Reportagem Público: “Estamos vivendo a segunda promessa de felicidade do Brasil”

As janelas deste atelier têm vista para a primeira promessa de felicidade do Brasil, o Edifício Copan, de Óscar Niemeyer: 38 andares, mais de mil apartamentos, mais de cinco mil habitantes, um dos maiores espaços residenciais do mundo, todo em forma de S. Um grande movimento ondulante no meio das linhas verticais de São Paulo.

“O Copan é emblemático porque retrata uma crença no desenvolvimento pós-guerra, o projecto de um país que nos anos seguintes não deu certo”, resume Fernando Mello Franco, arquitecto, urbanista, professor. Dá aulas em Harvard e em São Paulo, e colabora com Paulo Mendes da Rocha (Prémio Pritzker, o Nobel da arquitectura).

Corriam os anos 50, quando Niemeyer projectou o Copan, pouco antes de Brasília. “Tem desde kitchnette-e-quarto de prostituta até apartamentos de quatro quartos. Esse projecto moderno acreditava numa sociedade plural. Era a década da bossa nova, uma promessa de felicidade que não vingou. E o que estamos vivendo hoje é uma segunda promessa de felicidade no Brasil.”

Que não deixa de ser uma promessa “perigosa”.

O discurso de Mello Franco não é “lulista”. Ele vem da elite intelectual paulistana que recusa o neoliberalismo e vê o comportamento do PT com reservas.

“A pujança brasileira é real, houve uma melhora substantiva. Mas o que está a acontecer é fruto dos 15 anos de Fernando Henrique Cardoso (FHC) e Lula.” Começando pelo “plano brilhante para acabar com a inflação”.

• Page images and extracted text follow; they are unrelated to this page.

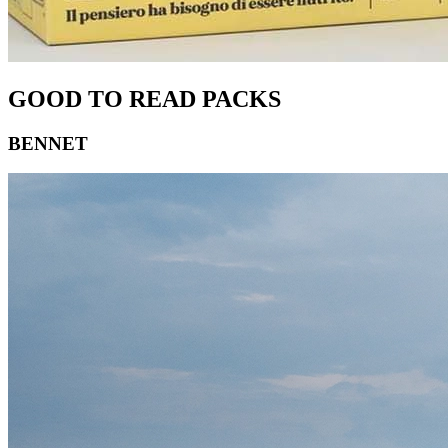
GOOD TO READ PACKS
BENNET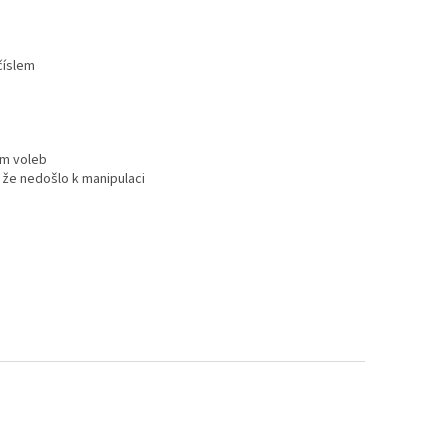
číslem
em voleb
, že nedošlo k manipulaci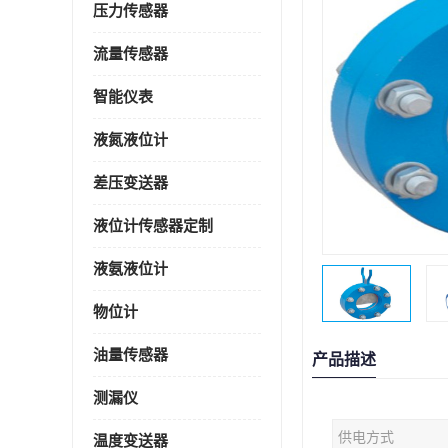
压力传感器
流量传感器
智能仪表
液氮液位计
差压变送器
液位计传感器定制
液氨液位计
物位计
油量传感器
产品描述
测漏仪
供电方式
温度变送器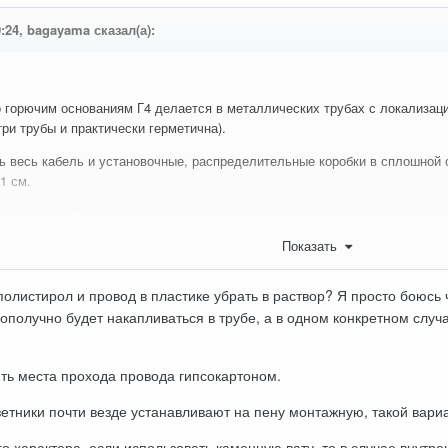
0:24, bagayama сказал(а):
 горючим основаниям Г4 делается в металлических трубах с локализаци
три трубы и практически герметична).
 весь кабель и установочные, распределительные коробки в сплошной 
1 см.
атурка подойдёт лучше.
Показать
полистирол и провод в пластике убрать в раствор? Я просто боюсь
гополучно будет накапливаться в трубе, а в одном конкретном случ
ть места прохода провода гипсокартоном.
зетники почти везде устанавливают на пену монтажную, такой вари
го характера, если использовать каменную вату, то в случае внутр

A geração deste arquitecto cresceu com o pânico dos 80 por cento de inflação ao mês. “Qualquer dinheiro que você deixasse parado desvalorizava.” FHC resolveu isso. Que fez Lula depois? “Continuou a política macroeconómica e expandiu programas assistencialistas [como o Bolsa Família], que possibilitaram a emergência da classe média.” Num clima que Mello Franco compara a Getúlio Vargas, no Brasil, e Perón, na Argentina. “Lula é essa figura populista, com grande capacidade de comunicação, que se porta como o pai de todos nós e vende a imagem de Dilma como a mãe. E isso é muito perigoso. Não estão a trabalhar na construção de uma consciência de esquerda. O populista não é o pai que quer ver os filhos crescerem.”

Dupla aliança

No tempo da primeira promessa de felicidade, Getúlio Vargas e Juscelino Kubitschek “ampararam-se na arquitectura moderna, elegeram-na como porta-estandarte do Estado”. Mas quem acabou por usar Brasília foi a ditadura militar, que “dizia que ia fazer o bolo crescer e nunca repartiu”.

As grandes desigualdades no Brasil vêm daí.

Na actual segunda promessa de felicidade, Lula “fez uma dupla aliança”. Por um lado, os programas assistencialistas. Por outro, “os bancos nunca ganharam tanto dinheiro”, e são favorecidas “as empresas que têm capacidade de competir: as indústrias da carne, da cana, da construção civil”. Em suma: “Há uma difusão na base, com o assistencialismo, e uma concentração no topo.”

E que significam os 30 milhões que ascenderam até ao meio? “Fundamentalmente, acesso ao consumo, o que é diferente da cidadania.” Consumo básico, “linha branca”: frigorífico, máquina de lavar, coisas que o pobre não tinha. “Os brasileiros nunca consumiram tanto e nunca se endividaram tanto. Somos quase 200 milhões e conseguimos atravessar a crise global consumindo mais e mais no mercado interno.”

Mas só isso não chega.

“O grande desafio do Brasil a partir dessa eleição já não é mais a distribuição da renda nos estratos mais baixos. É a educação. Sem melhor educação o país não pode sustentar o desenvolvimento.”

Em pequenas cidades como Diamantina, no interior de Minas Gerais, há hoje 30 cursos universitários. Houve “uma explosão”, sim, reconhece Mello Franco. “Quando entrei na faculdade de Arquitectura, havia três cursos em São Paulo, agora são 30.” O problema é que “só meia-dúzia servem”. Ou seja, a multiplicação “não se traduz necessariamente numa melhoria”.